Re: Defining Inner Products

Re: Defining Inner Products

Thanks so much. I can verify this is an inner product, but not sure how the length of each basis vector would be one.

Re: Defining Inner Products

The coordinates of a basis vector are (0, ..., 0, 1, 0, ..., 0), i.e., all zeros and one 1 at the th place.

Re: Defining Inner Products

define the length as √<u,u>, right?

since in this basis each vector has coordinates (0,0,....,1,....,0) (where the 1 is in the j-th place for the j-th basis vector)

we have <ej,ej>= √(0^2 + 0^2 +...+1^2 +....+ 0^2) = √1 = 1.

technically, what we are doing is making our given basis look like the standard basis for F^n (F is whatever field you're using, the reals, rationals or complex numbers probably).

if we call our basis B, and the standard basis for R^n S, what we are doing is replacing (for the inner product) the S-coordinates of our basis with their B-coordinates.

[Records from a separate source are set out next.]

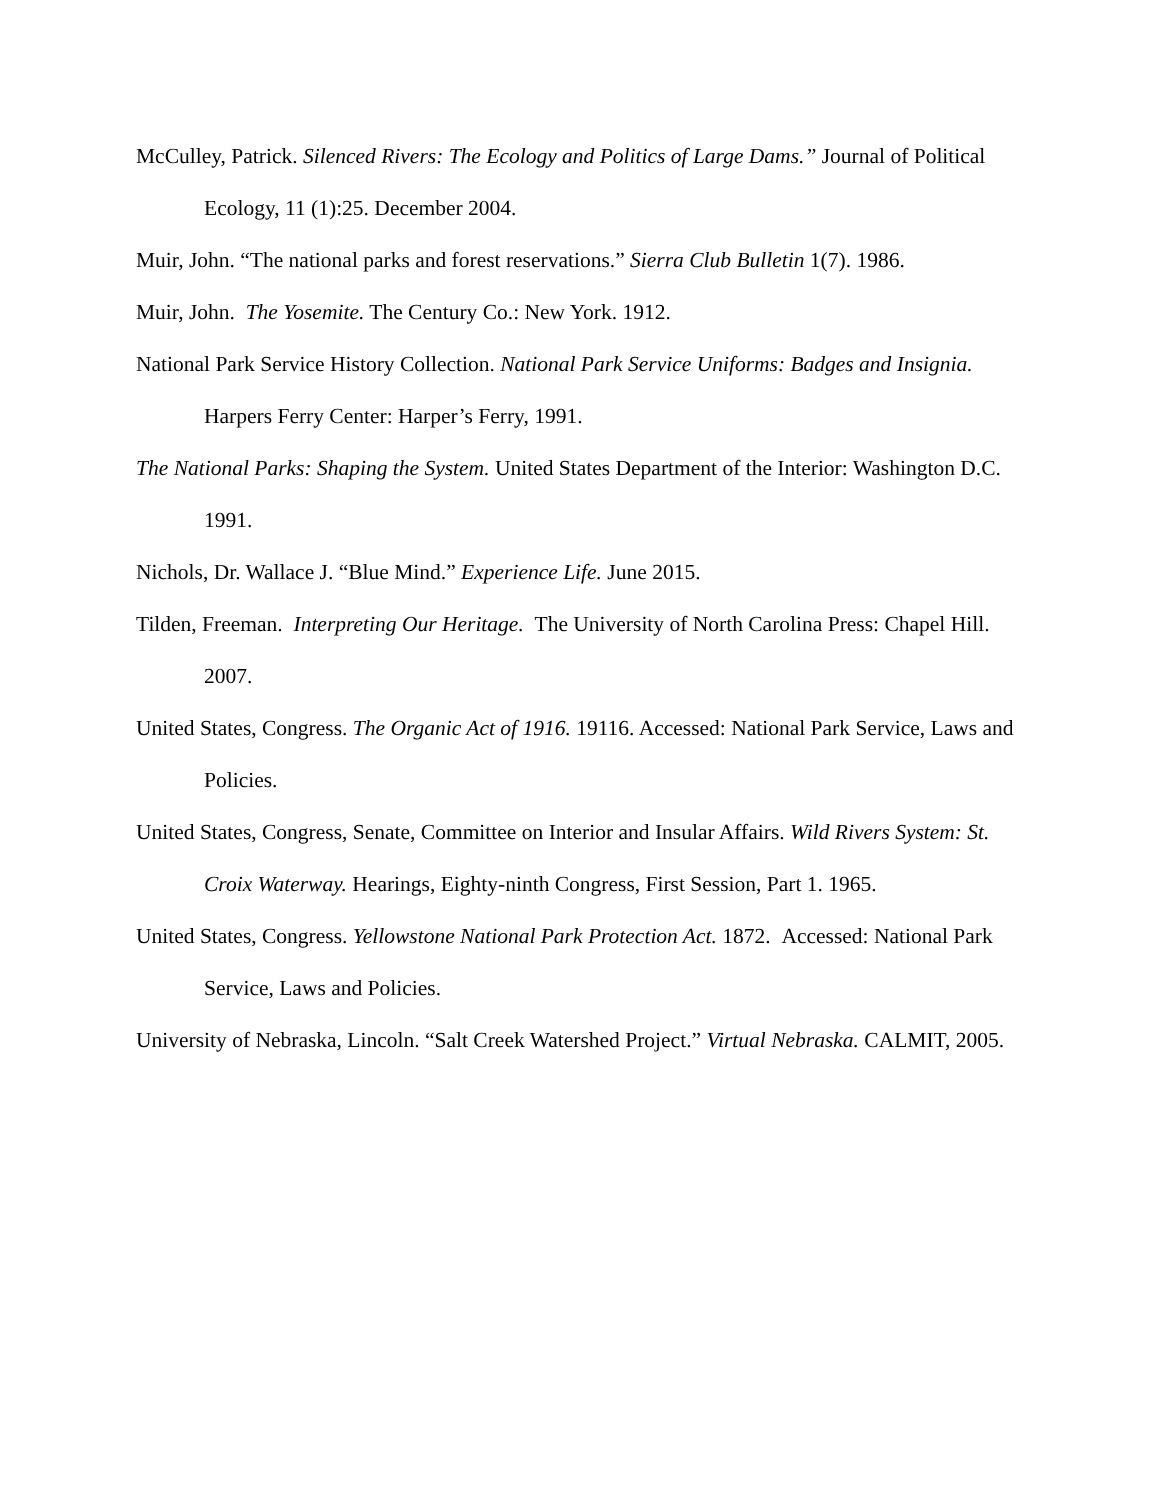McCulley, Patrick. Silenced Rivers: The Ecology and Politics of Large Dams.” Journal of Political Ecology, 11 (1):25. December 2004.
Muir, John. “The national parks and forest reservations.” Sierra Club Bulletin 1(7). 1986.
Muir, John. The Yosemite. The Century Co.: New York. 1912.
National Park Service History Collection. National Park Service Uniforms: Badges and Insignia. Harpers Ferry Center: Harper’s Ferry, 1991.
The National Parks: Shaping the System. United States Department of the Interior: Washington D.C. 1991.
Nichols, Dr. Wallace J. “Blue Mind.” Experience Life. June 2015.
Tilden, Freeman. Interpreting Our Heritage. The University of North Carolina Press: Chapel Hill. 2007.
United States, Congress. The Organic Act of 1916. 19116. Accessed: National Park Service, Laws and Policies.
United States, Congress, Senate, Committee on Interior and Insular Affairs. Wild Rivers System: St. Croix Waterway. Hearings, Eighty-ninth Congress, First Session, Part 1. 1965.
United States, Congress. Yellowstone National Park Protection Act. 1872. Accessed: National Park Service, Laws and Policies.
University of Nebraska, Lincoln. “Salt Creek Watershed Project.” Virtual Nebraska. CALMIT, 2005.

here is an in-depth example:

suppose our basis is {(1,0,1),(0,1,0),(1,0,-1)} = {u1,u2,u3}. in the USUAL inner product for R^3,

(1,0,1).(1,0,1) = 1+0+1 = 2, so this basis isn't orthonormal with respect to the usual inner product.

but (1,0,1) = u1 = 1u1 + 0u2 + 0u3 = [1,0,0]B.

so <u1,u1> , our "new" inner product, is the dot product of the B-coordinate vectors in R^3:

<u1,u1> = (1,0,0).(1,0,0) = 1+0+0 = 1.

the ability to squeeze a scalar from two vectors in a positive-definite bilinear way depends on us assigning an array of scalars to any vector. the way we do this is, in effect, tantamount to choosing a basis.

because, for any given vector space, we can choose a basis in many different ways, we can also come up with many different inner products. you can actually go either way with this:

start with a given inner product, and adjust the basis to be orthonormal (Gramm-Schmidt), or start with a basis, and adjust the inner product to be orthonormal.

the key to this whole process, is understanding that for any field F, we can make a finite-dimensional vector space V "look like F^n" (that is we can find an isomorphism to F^n, or in numerical terms: create a change-of-basis matrix).

well, in F^n, everything is simple, because the standard basis is so "nice". so all CaptainBlack did here is make our basis behave itself through the (implicit) transformation:

uj <--->ej (here, to avoid confusion i am using uj for our "given" basis, and ej for the standard basis in F^n)

so to calculate the (new) inner product, we pull our linear combinations in B back to linear combinations in the standard basis F^n, perform the standard inner product (dot product), and then assign that value back to the new inner product:

<u,v>: send u to [u]B, v to [v]B, calculate ([u]B.[v]B), assign to <u,v>.

Re: Defining Inner Products

Thank you so much, it makes so much sense now.